„Donald Trump ist der Sheriff, der Identität schafft“
Oldenburger Professor über Wahlprognosen, bewusste Falschaussagen und die Demokratie
Wieder hat Donald Trump auf den letzten Metern überraschend aufgeholt. Professor Torsten Selck erklärt im Interview, warum eine weitere Amtszeit des aktuellen Präsidenten gefährlich für das politische System sein könnte.
Punkt 9 Uhr am Morgen nach der US-Wahl: Sind Sie gerade eigentlich müde?
Selck: (lacht) Nein, ich habe viel geschlafen, weil ich arbeiten muss. Heute Morgen habe ich den Fernseher kurz angemacht und auf die BBC-Website geschaut. Und seitdem versuche ich, an etwas anderes zu denken.
Was sagen Sie zu den Ergebnissen?
Selck: Es ist unglaublich, wie gut Trump trotz der vorherigen Umfragen abgeschnitten hat.
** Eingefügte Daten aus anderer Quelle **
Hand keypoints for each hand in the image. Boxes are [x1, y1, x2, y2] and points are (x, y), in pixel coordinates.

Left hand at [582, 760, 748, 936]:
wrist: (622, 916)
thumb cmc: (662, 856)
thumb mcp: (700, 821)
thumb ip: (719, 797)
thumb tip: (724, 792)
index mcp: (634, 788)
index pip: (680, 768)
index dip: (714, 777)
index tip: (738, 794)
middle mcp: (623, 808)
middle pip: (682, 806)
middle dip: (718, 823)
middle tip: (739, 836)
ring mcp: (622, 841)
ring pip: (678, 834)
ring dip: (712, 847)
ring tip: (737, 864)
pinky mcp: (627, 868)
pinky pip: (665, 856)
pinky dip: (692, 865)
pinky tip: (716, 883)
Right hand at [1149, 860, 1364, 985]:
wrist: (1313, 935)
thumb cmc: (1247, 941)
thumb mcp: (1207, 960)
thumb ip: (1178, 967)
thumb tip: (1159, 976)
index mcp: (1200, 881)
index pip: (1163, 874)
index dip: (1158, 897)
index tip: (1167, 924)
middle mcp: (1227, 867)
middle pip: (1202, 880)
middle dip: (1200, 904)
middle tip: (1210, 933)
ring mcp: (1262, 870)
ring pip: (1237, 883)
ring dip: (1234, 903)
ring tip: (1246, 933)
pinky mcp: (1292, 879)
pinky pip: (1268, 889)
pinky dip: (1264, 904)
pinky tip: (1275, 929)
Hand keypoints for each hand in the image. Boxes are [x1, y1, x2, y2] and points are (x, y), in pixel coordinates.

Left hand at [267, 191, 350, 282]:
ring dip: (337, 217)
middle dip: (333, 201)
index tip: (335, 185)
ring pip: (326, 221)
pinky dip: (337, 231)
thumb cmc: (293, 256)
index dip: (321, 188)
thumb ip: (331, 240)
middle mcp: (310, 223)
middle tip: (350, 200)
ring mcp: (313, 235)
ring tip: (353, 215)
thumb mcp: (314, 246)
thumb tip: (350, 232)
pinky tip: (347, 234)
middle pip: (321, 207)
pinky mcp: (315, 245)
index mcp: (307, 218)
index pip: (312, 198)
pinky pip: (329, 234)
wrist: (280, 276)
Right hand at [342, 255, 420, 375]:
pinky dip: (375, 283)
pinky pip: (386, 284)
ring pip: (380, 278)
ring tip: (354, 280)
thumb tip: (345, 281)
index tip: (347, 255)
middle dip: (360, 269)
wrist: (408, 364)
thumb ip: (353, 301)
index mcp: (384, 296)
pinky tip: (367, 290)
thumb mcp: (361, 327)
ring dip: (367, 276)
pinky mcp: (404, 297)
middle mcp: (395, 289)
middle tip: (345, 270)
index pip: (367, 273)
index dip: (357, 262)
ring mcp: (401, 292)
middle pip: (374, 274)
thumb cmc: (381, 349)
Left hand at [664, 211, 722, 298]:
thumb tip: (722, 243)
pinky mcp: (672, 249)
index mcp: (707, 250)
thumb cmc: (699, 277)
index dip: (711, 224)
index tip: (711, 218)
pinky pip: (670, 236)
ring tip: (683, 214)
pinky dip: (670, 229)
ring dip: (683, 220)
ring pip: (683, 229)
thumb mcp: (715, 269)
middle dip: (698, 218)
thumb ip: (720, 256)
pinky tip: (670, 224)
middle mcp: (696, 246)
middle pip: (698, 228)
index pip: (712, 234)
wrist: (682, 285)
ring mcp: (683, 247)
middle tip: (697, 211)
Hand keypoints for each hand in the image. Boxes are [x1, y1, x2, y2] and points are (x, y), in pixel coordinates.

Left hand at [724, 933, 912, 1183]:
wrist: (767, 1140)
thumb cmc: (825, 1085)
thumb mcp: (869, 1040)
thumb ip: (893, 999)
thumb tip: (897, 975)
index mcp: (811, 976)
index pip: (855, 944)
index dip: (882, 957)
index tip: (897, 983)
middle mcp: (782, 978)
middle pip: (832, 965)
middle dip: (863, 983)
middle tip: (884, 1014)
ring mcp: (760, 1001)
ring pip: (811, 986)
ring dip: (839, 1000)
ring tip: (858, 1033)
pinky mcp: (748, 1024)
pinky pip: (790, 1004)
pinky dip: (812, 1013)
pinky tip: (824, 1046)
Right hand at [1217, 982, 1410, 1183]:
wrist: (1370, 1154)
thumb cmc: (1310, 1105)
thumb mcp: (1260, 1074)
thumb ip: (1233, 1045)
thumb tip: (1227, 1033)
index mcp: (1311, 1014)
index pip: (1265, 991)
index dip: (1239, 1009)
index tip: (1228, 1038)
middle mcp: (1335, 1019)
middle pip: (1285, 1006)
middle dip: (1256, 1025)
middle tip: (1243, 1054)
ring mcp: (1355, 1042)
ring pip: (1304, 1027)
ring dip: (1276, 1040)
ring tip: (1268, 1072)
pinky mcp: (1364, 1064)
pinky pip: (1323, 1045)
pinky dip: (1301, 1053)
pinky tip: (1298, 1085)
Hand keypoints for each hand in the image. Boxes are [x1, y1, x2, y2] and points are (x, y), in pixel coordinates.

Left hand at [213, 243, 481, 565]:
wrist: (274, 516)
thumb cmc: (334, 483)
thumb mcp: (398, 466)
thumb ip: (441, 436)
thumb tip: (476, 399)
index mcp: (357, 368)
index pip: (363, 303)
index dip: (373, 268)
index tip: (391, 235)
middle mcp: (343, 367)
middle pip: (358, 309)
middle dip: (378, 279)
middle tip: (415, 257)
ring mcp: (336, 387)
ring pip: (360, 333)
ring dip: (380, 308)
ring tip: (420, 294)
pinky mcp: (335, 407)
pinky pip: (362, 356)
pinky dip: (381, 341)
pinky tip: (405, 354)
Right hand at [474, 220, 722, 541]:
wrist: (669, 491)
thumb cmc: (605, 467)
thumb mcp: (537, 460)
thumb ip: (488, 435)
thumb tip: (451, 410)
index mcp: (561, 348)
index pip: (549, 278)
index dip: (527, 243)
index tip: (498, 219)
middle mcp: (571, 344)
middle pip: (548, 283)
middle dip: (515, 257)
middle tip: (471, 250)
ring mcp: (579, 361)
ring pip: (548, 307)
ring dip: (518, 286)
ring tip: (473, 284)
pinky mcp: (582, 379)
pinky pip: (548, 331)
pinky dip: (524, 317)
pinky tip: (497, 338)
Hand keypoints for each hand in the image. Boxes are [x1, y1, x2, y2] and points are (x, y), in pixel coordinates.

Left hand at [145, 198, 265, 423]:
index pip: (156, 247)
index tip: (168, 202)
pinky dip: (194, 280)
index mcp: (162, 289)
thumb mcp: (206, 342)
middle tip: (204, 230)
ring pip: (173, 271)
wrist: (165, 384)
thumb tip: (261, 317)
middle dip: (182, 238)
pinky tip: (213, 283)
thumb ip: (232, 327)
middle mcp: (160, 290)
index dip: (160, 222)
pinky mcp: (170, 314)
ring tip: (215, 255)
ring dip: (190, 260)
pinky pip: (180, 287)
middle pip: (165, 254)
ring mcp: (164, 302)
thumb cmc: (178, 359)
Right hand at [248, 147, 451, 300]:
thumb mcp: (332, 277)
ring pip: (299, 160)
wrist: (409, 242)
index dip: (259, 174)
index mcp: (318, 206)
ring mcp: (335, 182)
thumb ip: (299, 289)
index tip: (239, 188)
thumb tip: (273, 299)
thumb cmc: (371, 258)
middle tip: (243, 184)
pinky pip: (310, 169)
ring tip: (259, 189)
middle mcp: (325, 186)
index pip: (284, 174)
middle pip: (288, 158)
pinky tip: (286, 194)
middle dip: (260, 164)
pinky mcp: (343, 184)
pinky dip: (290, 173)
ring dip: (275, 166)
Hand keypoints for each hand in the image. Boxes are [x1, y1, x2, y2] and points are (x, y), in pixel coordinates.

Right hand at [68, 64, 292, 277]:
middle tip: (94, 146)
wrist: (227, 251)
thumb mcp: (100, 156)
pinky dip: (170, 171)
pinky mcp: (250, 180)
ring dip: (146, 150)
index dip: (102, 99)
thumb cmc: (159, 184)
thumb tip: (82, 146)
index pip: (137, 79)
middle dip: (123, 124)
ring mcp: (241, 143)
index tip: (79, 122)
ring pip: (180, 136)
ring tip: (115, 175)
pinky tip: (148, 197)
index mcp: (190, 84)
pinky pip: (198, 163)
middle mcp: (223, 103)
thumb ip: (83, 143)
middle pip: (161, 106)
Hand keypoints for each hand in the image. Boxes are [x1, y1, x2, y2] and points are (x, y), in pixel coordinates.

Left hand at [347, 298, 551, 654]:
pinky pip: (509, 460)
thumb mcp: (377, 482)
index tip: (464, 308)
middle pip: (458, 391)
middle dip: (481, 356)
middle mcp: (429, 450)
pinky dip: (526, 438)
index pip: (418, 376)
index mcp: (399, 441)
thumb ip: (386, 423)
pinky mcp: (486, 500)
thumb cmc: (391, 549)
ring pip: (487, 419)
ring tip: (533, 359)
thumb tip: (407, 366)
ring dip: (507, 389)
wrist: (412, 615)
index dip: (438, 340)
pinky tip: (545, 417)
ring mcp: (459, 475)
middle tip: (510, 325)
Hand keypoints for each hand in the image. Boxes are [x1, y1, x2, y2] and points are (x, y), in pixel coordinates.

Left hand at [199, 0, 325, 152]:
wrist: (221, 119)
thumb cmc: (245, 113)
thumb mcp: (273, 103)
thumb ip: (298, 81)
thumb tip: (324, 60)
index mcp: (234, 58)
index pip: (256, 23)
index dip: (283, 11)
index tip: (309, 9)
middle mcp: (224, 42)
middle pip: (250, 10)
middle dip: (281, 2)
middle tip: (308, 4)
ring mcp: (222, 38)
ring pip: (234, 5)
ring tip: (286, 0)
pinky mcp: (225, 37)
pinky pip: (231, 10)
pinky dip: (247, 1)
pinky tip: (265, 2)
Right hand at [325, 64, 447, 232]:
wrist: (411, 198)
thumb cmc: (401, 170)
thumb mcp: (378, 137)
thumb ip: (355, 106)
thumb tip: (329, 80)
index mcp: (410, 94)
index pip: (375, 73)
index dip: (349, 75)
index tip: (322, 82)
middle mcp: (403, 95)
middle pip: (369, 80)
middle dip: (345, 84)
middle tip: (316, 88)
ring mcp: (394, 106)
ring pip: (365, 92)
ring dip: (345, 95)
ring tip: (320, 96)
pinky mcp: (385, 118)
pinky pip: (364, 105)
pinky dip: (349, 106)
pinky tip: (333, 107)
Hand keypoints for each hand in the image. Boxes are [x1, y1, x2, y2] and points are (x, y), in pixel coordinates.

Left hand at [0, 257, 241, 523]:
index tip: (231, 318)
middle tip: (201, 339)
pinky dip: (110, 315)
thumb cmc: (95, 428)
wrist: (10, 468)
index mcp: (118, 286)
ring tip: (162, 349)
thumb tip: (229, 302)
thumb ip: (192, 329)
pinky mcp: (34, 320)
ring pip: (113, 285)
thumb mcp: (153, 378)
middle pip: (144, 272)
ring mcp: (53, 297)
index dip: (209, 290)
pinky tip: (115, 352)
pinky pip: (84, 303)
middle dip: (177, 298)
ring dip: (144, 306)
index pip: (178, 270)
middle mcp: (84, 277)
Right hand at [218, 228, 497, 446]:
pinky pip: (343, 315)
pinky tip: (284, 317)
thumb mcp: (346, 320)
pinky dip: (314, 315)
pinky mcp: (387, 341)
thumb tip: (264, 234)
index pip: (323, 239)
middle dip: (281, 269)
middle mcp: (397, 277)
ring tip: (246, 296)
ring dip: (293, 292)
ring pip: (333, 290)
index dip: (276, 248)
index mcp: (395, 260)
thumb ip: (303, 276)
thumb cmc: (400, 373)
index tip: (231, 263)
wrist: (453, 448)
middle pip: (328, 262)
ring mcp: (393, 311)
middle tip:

Das Spannende dabei: Es ist wie vor vier Jahren, als die meisten mit ihrer Prognose für einen Sieg Hillary Clintons falsch lagen. Was könnten die Gründe für die überraschend hohen TrumpWerte sein?
Selck: Eine Möglichkeit wäre, dass einige Konservative bei den Umfragen nicht mitmachen oder auch bewusst falsch aussagen. Es gibt in der Literatur einen sogenannten Interviewer-Effekt – und zwar seine wahre Präferenz nicht zu äußern, weil das sozial nicht erwünscht ist.
Woran könnte es inhaltlich gelegen haben, dass Trump doch so viele Wähler überzeugen konnte?
Selck: Der Amtsinhaber hat immer einen Vorteil, auch weil er sehr bekannt ist. Das ist ein Faktor. Und die wirtschaftlichen Daten sehen nicht schlecht aus in den USA. Von der Pandemie abgesehen ist unter Trump die Wirtschaft gewachsen. Außerdem ist er bei seiner Rolle geblieben. Er ist der Sheriff, der Jobs verspricht und eine amerikanische Identität schafft. Er will die Einwanderung begrenzen, zum Beispiel mit der Mauer nach Mexiko. Viele scheinen ihm seine Lügen nachzusehen und sich mit ihm zu identifizieren. Einige Wähler scheinen zu glauben, er ist einer von ihnen. Man kann das mit der Unterstützung für eine Sportmannschaft vergleichen. Die Wähler gehen auch in schlechteren Zeiten mit ihm.
Gibt es zum Schluss etwas, das sie loswerden möchten? Eine weitere Präsidentschaft Trumps wäre gefährlich für den Fortbestand des politischen Systems in den USA. Die Idee hinter dem amerikanischen System sind ja die „Checks and Balances“. Aber was passiert, wenn Leute wie Trump sich nicht mehr an die demokratischen Gepflogenheiten halten? Für eine Demokratie braucht es Demokraten. Dazu muss man auch Niederlagen eingestehen und Gegner anerkennen.